For every entry that follows, return an identical copy.

◆ PROVIDED DATA:
+===+

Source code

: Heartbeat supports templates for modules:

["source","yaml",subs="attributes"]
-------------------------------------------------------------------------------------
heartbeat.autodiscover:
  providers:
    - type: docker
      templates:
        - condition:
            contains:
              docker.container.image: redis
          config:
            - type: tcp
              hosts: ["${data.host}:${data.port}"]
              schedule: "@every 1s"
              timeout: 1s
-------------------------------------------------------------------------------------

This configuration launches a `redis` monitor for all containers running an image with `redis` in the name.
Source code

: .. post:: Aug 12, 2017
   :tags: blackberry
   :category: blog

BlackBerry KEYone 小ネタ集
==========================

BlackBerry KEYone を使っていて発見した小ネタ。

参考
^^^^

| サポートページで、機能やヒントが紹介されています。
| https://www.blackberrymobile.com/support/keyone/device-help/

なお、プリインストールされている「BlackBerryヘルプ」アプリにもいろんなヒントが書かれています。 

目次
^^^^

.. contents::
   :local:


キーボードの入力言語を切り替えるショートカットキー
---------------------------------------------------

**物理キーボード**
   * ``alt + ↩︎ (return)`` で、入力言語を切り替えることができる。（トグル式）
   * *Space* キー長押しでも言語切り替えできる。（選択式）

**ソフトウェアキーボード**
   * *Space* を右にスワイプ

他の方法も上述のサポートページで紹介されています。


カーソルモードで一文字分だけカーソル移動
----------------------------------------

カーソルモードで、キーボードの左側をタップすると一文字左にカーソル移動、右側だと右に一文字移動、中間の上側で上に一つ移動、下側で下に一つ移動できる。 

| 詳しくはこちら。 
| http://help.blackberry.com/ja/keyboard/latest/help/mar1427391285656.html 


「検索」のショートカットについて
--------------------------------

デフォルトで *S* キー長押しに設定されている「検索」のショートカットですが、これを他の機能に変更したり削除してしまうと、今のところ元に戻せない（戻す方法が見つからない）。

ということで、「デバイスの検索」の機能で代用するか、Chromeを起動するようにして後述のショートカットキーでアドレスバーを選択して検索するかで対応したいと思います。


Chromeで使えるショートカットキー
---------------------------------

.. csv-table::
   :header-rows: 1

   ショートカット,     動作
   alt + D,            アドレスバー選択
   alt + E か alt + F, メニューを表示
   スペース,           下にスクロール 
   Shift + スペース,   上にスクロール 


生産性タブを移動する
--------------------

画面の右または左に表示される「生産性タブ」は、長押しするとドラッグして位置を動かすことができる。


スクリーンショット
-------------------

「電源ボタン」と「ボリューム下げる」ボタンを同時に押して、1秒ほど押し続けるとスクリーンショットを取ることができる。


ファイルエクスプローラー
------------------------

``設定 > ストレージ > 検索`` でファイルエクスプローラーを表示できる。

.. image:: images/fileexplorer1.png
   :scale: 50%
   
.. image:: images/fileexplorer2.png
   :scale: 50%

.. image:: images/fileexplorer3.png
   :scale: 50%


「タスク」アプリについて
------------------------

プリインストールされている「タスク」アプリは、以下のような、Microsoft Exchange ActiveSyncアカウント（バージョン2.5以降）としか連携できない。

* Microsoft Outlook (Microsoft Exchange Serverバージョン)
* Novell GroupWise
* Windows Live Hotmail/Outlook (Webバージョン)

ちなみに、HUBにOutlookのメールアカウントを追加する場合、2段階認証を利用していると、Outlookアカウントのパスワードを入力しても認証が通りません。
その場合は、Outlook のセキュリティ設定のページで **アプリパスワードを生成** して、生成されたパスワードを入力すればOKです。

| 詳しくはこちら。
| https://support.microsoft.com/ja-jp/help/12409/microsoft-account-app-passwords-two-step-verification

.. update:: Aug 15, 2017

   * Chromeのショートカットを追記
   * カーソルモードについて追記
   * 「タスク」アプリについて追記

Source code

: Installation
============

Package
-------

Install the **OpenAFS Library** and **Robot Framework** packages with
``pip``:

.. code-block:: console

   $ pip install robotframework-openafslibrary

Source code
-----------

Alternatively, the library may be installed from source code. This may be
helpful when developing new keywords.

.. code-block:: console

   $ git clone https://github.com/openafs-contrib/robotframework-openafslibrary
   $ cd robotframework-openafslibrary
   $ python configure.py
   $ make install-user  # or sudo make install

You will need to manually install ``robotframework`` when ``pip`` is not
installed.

+===+

◆ TASK OUTPUT:
Source code

: Heartbeat supports templates for modules:

["source","yaml",subs="attributes"]
-------------------------------------------------------------------------------------
heartbeat.autodiscover:
  providers:
    - type: docker
      templates:
        - condition:
            contains:
              docker.container.image: redis
          config:
            - type: tcp
              hosts: ["${data.host}:${data.port}"]
              schedule: "@every 1s"
              timeout: 1s
-------------------------------------------------------------------------------------

This configuration launches a `redis` monitor for all containers running an image with `redis` in the name.
Source code

: .. post:: Aug 12, 2017
   :tags: blackberry
   :category: blog

BlackBerry KEYone 小ネタ集
==========================

BlackBerry KEYone を使っていて発見した小ネタ。

参考
^^^^

| サポートページで、機能やヒントが紹介されています。
| https://www.blackberrymobile.com/support/keyone/device-help/

なお、プリインストールされている「BlackBerryヘルプ」アプリにもいろんなヒントが書かれています。 

目次
^^^^

.. contents::
   :local:


キーボードの入力言語を切り替えるショートカットキー
---------------------------------------------------

**物理キーボード**
   * ``alt + ↩︎ (return)`` で、入力言語を切り替えることができる。（トグル式）
   * *Space* キー長押しでも言語切り替えできる。（選択式）

**ソフトウェアキーボード**
   * *Space* を右にスワイプ

他の方法も上述のサポートページで紹介されています。


カーソルモードで一文字分だけカーソル移動
----------------------------------------

カーソルモードで、キーボードの左側をタップすると一文字左にカーソル移動、右側だと右に一文字移動、中間の上側で上に一つ移動、下側で下に一つ移動できる。 

| 詳しくはこちら。 
| http://help.blackberry.com/ja/keyboard/latest/help/mar1427391285656.html 


「検索」のショートカットについて
--------------------------------

デフォルトで *S* キー長押しに設定されている「検索」のショートカットですが、これを他の機能に変更したり削除してしまうと、今のところ元に戻せない（戻す方法が見つからない）。

ということで、「デバイスの検索」の機能で代用するか、Chromeを起動するようにして後述のショートカットキーでアドレスバーを選択して検索するかで対応したいと思います。


Chromeで使えるショートカットキー
---------------------------------

.. csv-table::
   :header-rows: 1

   ショートカット,     動作
   alt + D,            アドレスバー選択
   alt + E か alt + F, メニューを表示
   スペース,           下にスクロール 
   Shift + スペース,   上にスクロール 


生産性タブを移動する
--------------------

画面の右または左に表示される「生産性タブ」は、長押しするとドラッグして位置を動かすことができる。


スクリーンショット
-------------------

「電源ボタン」と「ボリューム下げる」ボタンを同時に押して、1秒ほど押し続けるとスクリーンショットを取ることができる。


ファイルエクスプローラー
------------------------

``設定 > ストレージ > 検索`` でファイルエクスプローラーを表示できる。

.. image:: images/fileexplorer1.png
   :scale: 50%
   
.. image:: images/fileexplorer2.png
   :scale: 50%

.. image:: images/fileexplorer3.png
   :scale: 50%


「タスク」アプリについて
------------------------

プリインストールされている「タスク」アプリは、以下のような、Microsoft Exchange ActiveSyncアカウント（バージョン2.5以降）としか連携できない。

* Microsoft Outlook (Microsoft Exchange Serverバージョン)
* Novell GroupWise
* Windows Live Hotmail/Outlook (Webバージョン)

ちなみに、HUBにOutlookのメールアカウントを追加する場合、2段階認証を利用していると、Outlookアカウントのパスワードを入力しても認証が通りません。
その場合は、Outlook のセキュリティ設定のページで **アプリパスワードを生成** して、生成されたパスワードを入力すればOKです。

| 詳しくはこちら。
| https://support.microsoft.com/ja-jp/help/12409/microsoft-account-app-passwords-two-step-verification

.. update:: Aug 15, 2017

   * Chromeのショートカットを追記
   * カーソルモードについて追記
   * 「タスク」アプリについて追記

Source code

: Installation
============

Package
-------

Install the **OpenAFS Library** and **Robot Framework** packages with
``pip``:

.. code-block:: console

   $ pip install robotframework-openafslibrary

Source code
-----------

Alternatively, the library may be installed from source code. This may be
helpful when developing new keywords.

.. code-block:: console

   $ git clone https://github.com/openafs-contrib/robotframework-openafslibrary
   $ cd robotframework-openafslibrary
   $ python configure.py
   $ make install-user  # or sudo make install

You will need to manually install ``robotframework`` when ``pip`` is not
installed.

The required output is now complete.